The main takeaway should be: both policies contain valid propensities, but random logging is cleaner for first-pass OPE because support is broader and weights are more stable.

readiness_checks = pd.DataFrame(
    [
        {
            "check": "Random propensities are positive",
            "status": bool((random_df["propensity_score"] > 0).all()),
            "why_it_matters": "Required for IPS on logged random-policy rows.",
        },
        {
            "check": "BTS propensities are positive",
            "status": bool((bts_df["propensity_score"] > 0).all()),
            "why_it_matters": "Required for IPS on logged BTS-policy rows.",
        },
        {
            "check": "Random action support is broad",
            "status": concentration.loc[concentration["behavior_policy"] == "random", "min_rows_per_item"].iloc[0] > 100,
            "why_it_matters": "Each item has many observations in the sample.",
        },
        {
            "check": "Random weights are stable for uniform policy",
            "status": uniform_weight_summary.loc[
                uniform_weight_summary["behavior_policy"] == "random", "ess_share_of_rows"
            ].iloc[0] > 0.95,
            "why_it_matters": "Uniform evaluation from random logs should be low variance.",
        },
        {
            "check": "BTS requires more careful weighting",
            "status": uniform_weight_summary.loc[
                uniform_weight_summary["behavior_policy"] == "bts", "ess_share_of_rows"
            ].iloc[0] < 0.95,
            "why_it_matters": "Adaptive logging creates more variable weights.",
        },
    ]
)

readiness_checks

	check	status	why_it_matters
0	Random propensities are positive	True	Required for IPS on logged random-policy rows.
1	BTS propensities are positive	True	Required for IPS on logged BTS-policy rows.
2	Random action support is broad	True	Each item has many observations in the sample.
3	Random weights are stable for uniform policy	True	Uniform evaluation from random logs should be ...
4	BTS requires more careful weighting	True	Adaptive logging creates more variable weights.

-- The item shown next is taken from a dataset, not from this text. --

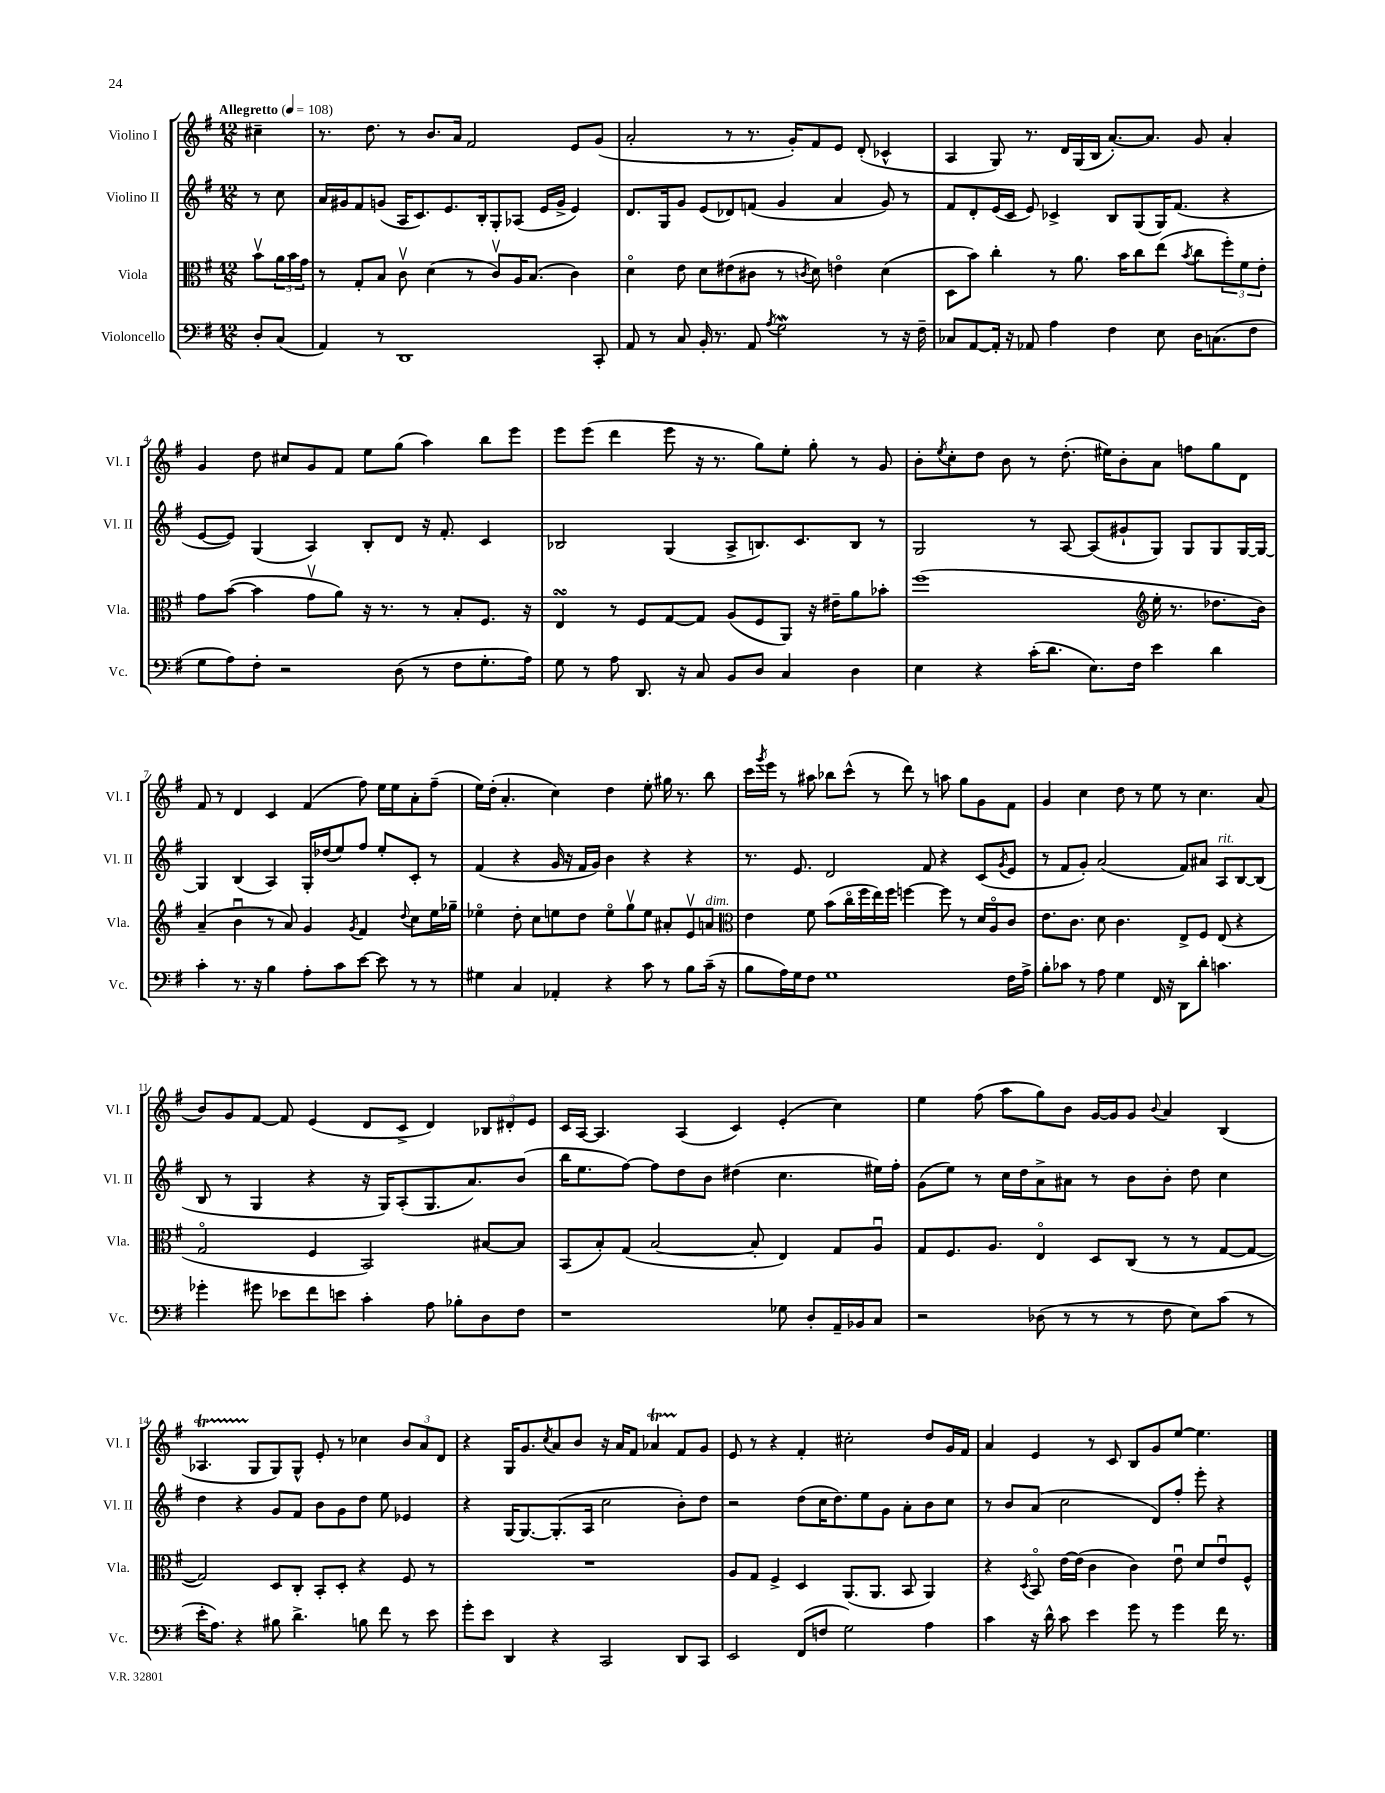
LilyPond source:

The readiness checklist summarizes whether the log has the essentials for OPE: rewards, actions, propensities, support, and enough sample size. Passing these checks justifies moving from EDA to estimator design.

Cache The BTS Sample

This cell saves the parsed BTS sample to parquet. The next notebooks can use this cache for quick diagnostics or comparisons without repeatedly scanning the large zip file.

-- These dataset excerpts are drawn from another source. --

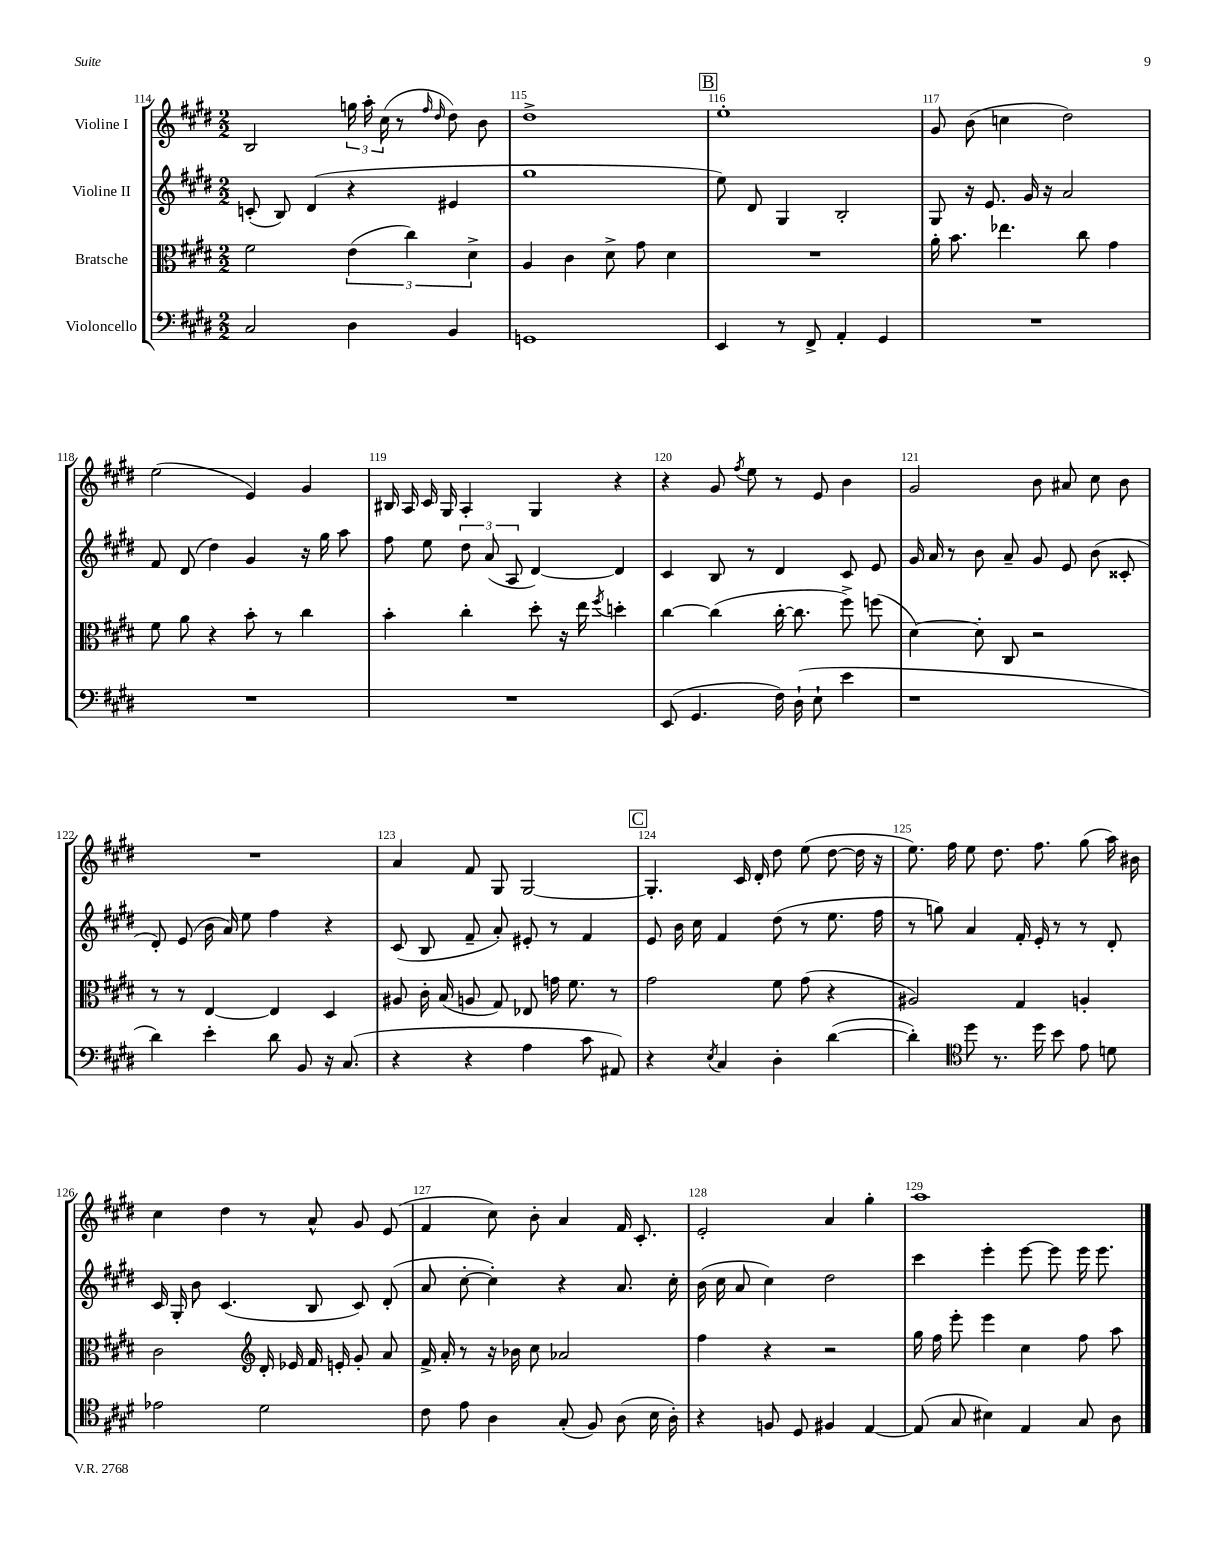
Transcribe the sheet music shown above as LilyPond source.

<<
\new StaffGroup <<
\new Staff = "s0" \with { instrumentName = "Violine I" } {
    \clef treble \key e \major \numericTimeSignature \time 2/2
    \autoBeamOff b2 \tuplet 3/2 { g''16 a''16-. cis''16( } r8 \grace { fis''16 dis''16 } dis''8) b'8 |
    dis''1-> |
    \mark \markup { \box "B" } e''1-. |
    gis'8 b'8( c''4 dis''2) |
    e''2( e'4) gis'4 |
    bis16 a16 cis'16 gis16 a4-. gis4 r4 |
    r4 gis'8 \acciaccatura { fis''8 } e''8 r8 e'8 b'4 |
    gis'2 b'8 ais'8 cis''8 b'8 |
    R1 |
    a'4 fis'8 gis8 gis2~ |
    \mark \markup { \box "C" } gis4.-. cis'16 dis'16-. dis''8 e''8( dis''8~ dis''16 r16 |
    e''8.) fis''16 e''8 dis''8. fis''8. gis''8( a''16) bis'16 |
    cis''4 dis''4 r8 a'8-^ gis'8 e'8( |
    fis'4 cis''8) b'8-. a'4 fis'16 cis'8.-. |
    e'2-. a'4 gis''4-. |
    a''1 \bar "|." |
}
\new Staff = "s1" \with { instrumentName = "Violine II" } {
    \clef treble \key e \major \numericTimeSignature \time 2/2
    \autoBeamOff c'8-.( b8) dis'4( r4 eis'4 |
    gis''1 |
    \mark \markup { \box "B" } e''8) dis'8 gis4 b2-. |
    gis8 r16 e'8. gis'16 r16 a'2 |
    fis'8 dis'8( dis''4) gis'4 r16 gis''16 a''8 |
    fis''8 e''8 \tuplet 3/2 { dis''8 a'8( a8 } dis'4~) dis'4 |
    cis'4 b8 r8 dis'4 cis'8 e'8 |
    gis'16 a'16 r8 b'8 a'8-- gis'8 e'8 b'8( cisis'8-. |
    dis'8-.) e'8( b'16 a'16) e''8 fis''4 r4 |
    cis'8( b8 fis'8-- a'8-.) eis'8-. r8 fis'4 |
    \mark \markup { \box "C" } e'8 b'16 cis''16 fis'4 dis''8( r8 e''8. fis''16 |
    r8 g''8) a'4 fis'16-. e'16-. r8 r8 dis'8-. |
    cis'16 gis16-. b'8 cis'4.( b8 cis'8) dis'8-.( |
    a'8 cis''8~-. cis''4-.) r4 a'8. cis''16-. |
    b'16( cis''16 a'8 cis''4) dis''2 |
    cis'''4 e'''4-. e'''8~ e'''8 e'''16 e'''8. \bar "|." |
}
\new Staff = "s2" \with { instrumentName = "Bratsche" } {
    \clef alto \key e \major \numericTimeSignature \time 2/2
    \autoBeamOff fis'2 \tuplet 3/2 { e'4( cis''4) dis'4-> } |
    a4 cis'4 dis'8-> gis'8 dis'4 |
    \mark \markup { \box "B" } R1 |
    a'16-. b'8. ees''4. cis''8 gis'4 |
    fis'8 a'8 r4 b'8-. r8 cis''4 |
    b'4-. cis''4-. dis''8-. r16 e''16 \acciaccatura { fis''8 } d''4-. |
    cis''4~ cis''4( cis''16~-. cis''8. fis''8->) f''8( |
    dis'4~) dis'8-. cis8 r2 |
    r8 r8 e4~ e4 dis4 |
    ais8 cis'16-. b16( a8 gis8) ees8 g'16 fis'8. r8 |
    \mark \markup { \box "C" } gis'2 fis'8 gis'8( r4 |
    ais2) gis4 a4-. |
    cis'2 \clef treble dis'16-. ees'16 fis'16 e'16-. gis'8-. a'8 |
    fis'16-> a'16-. r8 r16 bes'16 cis''8 aes'2 |
    fis''4 r4 r2 |
    gis''16 fis''16 e'''8-. e'''4 cis''4 fis''8 a''8 \bar "|." |
}
\new Staff = "s3" \with { instrumentName = "Violoncello" } {
    \clef bass \key e \major \numericTimeSignature \time 2/2
    \autoBeamOff cis2 dis4 b,4 |
    g,1 |
    \mark \markup { \box "B" } e,4 r8 fis,8-> a,4-. gis,4 |
    R1 |
    R1 |
    R1 |
    e,8( gis,4. fis16) dis16-!( e8-! e'4 |
    r1 |
    dis'4) e'4-. dis'8 b,8 r16 cis8.( |
    r4 r4 a4 cis'8 ais,8) |
    \mark \markup { \box "C" } r4 \acciaccatura { e8 } cis4 dis4-. dis'4~( |
    dis'4-.) \clef tenor dis''8 r8. dis''16 b'8 e'8 d'8 |
    ees'2 dis'2 |
    cis'8 e'8 a4 gis8-.( fis8) a8( b16 a16-.) |
    r4 f8 dis8 fis4 e4~ |
    e8( gis8 bis4) e4 gis8 a8 \bar "|." |
}
>>
>>
\layout { \context { \Score currentBarNumber = #114 \override BarNumber.break-visibility = ##(#f #t #t) barNumberVisibility = #all-bar-numbers-visible } }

The raw zip remains the source of truth. This parquet file is a local convenience artifact for faster iteration.

PROCESSED_DIR.mkdir(parents=True, exist_ok=True)
bts_df.to_parquet(BTS_SAMPLE_PATH, index=False)

BTS_SAMPLE_PATH

PosixPath('/home/apex/Documents/ranking_sys/data/processed/open_bandit_bts_men_sample.parquet')

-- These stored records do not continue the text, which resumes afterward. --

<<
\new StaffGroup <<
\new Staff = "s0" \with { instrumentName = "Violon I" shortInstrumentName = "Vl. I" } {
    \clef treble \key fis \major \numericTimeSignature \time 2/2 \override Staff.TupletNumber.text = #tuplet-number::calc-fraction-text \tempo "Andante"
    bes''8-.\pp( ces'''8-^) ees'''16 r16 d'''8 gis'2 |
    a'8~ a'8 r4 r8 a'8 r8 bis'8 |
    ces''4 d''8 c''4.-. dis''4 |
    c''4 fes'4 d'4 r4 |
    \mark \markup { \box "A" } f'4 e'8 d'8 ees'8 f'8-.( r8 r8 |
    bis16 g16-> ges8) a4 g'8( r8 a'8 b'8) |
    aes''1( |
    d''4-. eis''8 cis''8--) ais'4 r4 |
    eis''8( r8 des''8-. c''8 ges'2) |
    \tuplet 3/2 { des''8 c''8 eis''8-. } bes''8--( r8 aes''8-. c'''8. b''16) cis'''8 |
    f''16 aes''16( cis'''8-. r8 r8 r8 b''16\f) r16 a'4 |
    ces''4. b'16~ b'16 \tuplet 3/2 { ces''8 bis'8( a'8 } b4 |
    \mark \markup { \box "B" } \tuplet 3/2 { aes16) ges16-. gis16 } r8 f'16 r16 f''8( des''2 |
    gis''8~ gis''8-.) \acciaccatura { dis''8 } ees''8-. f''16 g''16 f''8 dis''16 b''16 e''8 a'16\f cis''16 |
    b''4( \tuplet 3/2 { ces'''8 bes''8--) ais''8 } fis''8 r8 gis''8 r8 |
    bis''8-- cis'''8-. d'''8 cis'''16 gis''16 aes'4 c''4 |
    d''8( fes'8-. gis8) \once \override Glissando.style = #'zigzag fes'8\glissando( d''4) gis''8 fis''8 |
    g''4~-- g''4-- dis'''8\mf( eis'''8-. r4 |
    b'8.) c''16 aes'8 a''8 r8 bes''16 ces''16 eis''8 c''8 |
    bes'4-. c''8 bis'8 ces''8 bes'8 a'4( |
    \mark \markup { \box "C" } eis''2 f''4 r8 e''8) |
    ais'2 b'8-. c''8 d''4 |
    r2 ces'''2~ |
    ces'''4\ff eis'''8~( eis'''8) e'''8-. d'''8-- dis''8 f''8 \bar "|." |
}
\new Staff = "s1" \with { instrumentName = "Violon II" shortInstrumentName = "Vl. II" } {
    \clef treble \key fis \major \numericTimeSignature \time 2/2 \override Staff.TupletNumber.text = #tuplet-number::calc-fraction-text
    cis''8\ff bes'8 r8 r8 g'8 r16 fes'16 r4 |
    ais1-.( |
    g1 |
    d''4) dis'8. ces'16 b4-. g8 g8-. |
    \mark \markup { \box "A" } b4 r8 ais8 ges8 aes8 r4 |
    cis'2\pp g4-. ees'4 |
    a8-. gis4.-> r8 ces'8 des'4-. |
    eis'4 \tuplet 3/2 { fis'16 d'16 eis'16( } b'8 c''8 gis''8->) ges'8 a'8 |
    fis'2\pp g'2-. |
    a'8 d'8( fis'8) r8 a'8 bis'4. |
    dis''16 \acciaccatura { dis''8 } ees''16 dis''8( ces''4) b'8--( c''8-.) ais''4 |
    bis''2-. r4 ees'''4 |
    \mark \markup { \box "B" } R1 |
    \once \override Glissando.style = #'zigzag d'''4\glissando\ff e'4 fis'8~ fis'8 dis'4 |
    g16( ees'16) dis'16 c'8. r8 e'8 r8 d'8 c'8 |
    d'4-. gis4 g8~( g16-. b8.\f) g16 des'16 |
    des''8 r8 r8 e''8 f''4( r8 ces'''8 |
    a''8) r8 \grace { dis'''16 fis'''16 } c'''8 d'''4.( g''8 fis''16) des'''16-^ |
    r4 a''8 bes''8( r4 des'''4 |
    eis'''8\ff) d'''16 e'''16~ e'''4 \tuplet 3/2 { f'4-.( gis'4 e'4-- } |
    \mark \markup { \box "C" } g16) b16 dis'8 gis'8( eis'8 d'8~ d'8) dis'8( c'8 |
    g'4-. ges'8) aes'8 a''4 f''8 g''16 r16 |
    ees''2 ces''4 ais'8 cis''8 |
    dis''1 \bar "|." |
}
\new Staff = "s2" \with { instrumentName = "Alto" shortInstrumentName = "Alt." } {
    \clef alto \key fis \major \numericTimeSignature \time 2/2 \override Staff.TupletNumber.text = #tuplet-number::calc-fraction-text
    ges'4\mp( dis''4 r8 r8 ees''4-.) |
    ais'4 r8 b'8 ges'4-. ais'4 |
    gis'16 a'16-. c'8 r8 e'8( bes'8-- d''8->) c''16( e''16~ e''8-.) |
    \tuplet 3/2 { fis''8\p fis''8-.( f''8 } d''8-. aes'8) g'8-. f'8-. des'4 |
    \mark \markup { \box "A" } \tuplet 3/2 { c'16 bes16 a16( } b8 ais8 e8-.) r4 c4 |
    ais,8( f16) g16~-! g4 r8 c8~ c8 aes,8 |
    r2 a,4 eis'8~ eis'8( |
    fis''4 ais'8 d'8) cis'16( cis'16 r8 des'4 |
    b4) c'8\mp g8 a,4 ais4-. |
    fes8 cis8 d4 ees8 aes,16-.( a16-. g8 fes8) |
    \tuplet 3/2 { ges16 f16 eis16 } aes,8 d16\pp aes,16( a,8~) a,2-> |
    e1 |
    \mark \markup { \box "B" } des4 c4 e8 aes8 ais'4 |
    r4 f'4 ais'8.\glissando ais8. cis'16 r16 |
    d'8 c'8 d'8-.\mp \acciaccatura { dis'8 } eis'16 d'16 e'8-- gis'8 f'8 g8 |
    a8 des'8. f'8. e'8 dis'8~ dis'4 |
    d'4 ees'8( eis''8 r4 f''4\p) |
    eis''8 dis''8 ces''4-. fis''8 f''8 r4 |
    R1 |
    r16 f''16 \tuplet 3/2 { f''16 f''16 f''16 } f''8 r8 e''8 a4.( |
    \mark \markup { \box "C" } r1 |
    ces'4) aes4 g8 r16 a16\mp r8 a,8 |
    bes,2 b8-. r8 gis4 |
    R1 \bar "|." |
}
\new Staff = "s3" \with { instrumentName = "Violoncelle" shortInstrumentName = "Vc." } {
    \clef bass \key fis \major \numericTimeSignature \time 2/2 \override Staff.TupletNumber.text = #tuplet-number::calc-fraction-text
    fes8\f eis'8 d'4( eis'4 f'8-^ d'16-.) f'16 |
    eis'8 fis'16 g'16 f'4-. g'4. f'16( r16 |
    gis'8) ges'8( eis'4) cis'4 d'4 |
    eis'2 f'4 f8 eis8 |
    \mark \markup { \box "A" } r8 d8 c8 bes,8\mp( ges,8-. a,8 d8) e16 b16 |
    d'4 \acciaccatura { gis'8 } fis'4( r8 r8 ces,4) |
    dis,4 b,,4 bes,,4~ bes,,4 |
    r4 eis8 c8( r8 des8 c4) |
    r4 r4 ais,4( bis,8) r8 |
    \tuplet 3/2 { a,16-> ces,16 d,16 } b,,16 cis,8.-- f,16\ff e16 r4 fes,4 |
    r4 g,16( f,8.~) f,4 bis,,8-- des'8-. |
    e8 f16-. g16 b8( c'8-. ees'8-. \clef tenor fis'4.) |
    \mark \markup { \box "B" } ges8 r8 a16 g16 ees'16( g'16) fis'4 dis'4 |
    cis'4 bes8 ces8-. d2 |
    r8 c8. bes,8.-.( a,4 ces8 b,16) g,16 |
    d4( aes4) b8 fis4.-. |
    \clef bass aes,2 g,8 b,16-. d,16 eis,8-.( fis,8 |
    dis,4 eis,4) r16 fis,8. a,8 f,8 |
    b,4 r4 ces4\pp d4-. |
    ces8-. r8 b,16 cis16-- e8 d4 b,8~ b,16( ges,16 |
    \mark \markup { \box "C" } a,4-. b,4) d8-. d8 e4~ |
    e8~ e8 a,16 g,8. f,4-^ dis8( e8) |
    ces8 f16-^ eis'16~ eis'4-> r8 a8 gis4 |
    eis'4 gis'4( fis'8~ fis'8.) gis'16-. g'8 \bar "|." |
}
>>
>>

This cell saves reusable outputs for downstream notebooks or the final writeup. Persisting these artifacts makes the project modular and prevents later notebooks from repeating expensive or fragile setup work.

Notebook 2 Takeaways

The Open Bandit logs pass the basic feasibility checks for off-policy evaluation: actions, rewards, and positive propensities are present.

The random/men sample is the best starting point for the first OPE estimators because its action support is broad and its propensities are nearly uniform. That makes simple IPS and SNIPS easier to explain and less sensitive to extreme weights.

The bts/men sample is valuable as a comparison because it shows the realistic complication introduced by adaptive logging. BTS concentrates more traffic on some actions and produces more variable propensities. That does not make BTS unusable, but it means later estimates need stronger diagnostics, possible weight clipping, and doubly robust modeling.

Notebook 3 should now define one or two simple evaluation policies and estimate their values with IPS and self-normalized IPS.